*** Opening Excerpted records ***

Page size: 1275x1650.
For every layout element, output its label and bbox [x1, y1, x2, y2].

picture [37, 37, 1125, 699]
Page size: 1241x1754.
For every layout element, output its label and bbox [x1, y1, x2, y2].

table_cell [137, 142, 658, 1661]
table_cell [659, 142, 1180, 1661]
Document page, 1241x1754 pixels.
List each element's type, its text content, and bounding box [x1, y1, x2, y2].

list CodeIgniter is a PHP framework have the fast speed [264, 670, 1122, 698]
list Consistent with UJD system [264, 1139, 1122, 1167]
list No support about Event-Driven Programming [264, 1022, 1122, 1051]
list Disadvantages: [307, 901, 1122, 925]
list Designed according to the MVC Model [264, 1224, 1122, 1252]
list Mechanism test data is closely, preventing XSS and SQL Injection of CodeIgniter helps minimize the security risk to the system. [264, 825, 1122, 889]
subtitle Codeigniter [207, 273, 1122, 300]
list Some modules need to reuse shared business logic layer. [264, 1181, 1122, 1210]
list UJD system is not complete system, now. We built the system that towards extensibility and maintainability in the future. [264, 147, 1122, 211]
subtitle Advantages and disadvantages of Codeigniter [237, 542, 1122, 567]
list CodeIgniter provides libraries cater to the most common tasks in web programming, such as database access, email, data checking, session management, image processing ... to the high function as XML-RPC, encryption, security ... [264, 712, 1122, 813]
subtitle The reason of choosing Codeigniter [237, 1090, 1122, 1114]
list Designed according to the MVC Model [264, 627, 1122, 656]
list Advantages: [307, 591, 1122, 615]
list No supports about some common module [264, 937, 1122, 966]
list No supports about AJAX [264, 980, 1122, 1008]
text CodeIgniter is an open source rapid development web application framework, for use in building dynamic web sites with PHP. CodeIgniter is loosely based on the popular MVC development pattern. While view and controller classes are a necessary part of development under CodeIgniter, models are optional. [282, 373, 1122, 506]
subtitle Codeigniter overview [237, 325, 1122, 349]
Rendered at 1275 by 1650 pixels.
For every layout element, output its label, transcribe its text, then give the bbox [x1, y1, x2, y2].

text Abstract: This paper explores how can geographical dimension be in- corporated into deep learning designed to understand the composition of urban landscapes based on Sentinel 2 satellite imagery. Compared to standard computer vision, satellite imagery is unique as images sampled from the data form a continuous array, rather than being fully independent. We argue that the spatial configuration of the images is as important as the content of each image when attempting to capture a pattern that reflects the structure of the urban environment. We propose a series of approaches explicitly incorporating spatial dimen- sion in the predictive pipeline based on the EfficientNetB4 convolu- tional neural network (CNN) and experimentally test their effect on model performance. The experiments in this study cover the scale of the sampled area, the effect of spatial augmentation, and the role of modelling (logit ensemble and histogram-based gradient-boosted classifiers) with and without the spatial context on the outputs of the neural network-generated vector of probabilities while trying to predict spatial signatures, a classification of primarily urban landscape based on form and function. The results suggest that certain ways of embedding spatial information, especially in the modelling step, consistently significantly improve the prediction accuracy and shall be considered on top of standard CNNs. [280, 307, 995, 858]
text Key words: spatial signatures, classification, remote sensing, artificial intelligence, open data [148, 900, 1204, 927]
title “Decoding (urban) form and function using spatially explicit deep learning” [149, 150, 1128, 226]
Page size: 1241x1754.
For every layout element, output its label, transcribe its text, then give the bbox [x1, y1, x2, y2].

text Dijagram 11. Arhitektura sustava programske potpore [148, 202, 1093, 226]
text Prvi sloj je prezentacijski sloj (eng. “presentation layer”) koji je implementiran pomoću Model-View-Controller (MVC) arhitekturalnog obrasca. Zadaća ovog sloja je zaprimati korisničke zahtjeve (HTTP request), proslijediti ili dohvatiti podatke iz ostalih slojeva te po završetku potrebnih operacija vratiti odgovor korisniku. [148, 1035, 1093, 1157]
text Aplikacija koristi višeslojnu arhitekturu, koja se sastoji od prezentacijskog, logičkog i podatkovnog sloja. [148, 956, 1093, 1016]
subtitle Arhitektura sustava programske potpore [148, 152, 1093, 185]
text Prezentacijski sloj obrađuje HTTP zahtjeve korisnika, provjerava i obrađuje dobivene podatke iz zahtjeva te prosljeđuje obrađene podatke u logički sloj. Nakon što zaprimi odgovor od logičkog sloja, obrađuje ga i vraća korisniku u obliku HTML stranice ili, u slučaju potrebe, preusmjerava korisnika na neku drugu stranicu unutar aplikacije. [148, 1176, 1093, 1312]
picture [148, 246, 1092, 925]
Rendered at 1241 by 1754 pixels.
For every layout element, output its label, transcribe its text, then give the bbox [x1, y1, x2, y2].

*** Closing Excerpted records ***

* To-do item *
All that is wanted is the run of lines from the start of the data through the line containing "Document page, 1241x1754 pixels.", copied word for word.

* Answer below *
Page size: 1275x1650.
For every layout element, output its label and bbox [x1, y1, x2, y2].

picture [37, 37, 1125, 699]
Page size: 1241x1754.
For every layout element, output its label and bbox [x1, y1, x2, y2].

table_cell [137, 142, 658, 1661]
table_cell [659, 142, 1180, 1661]
Document page, 1241x1754 pixels.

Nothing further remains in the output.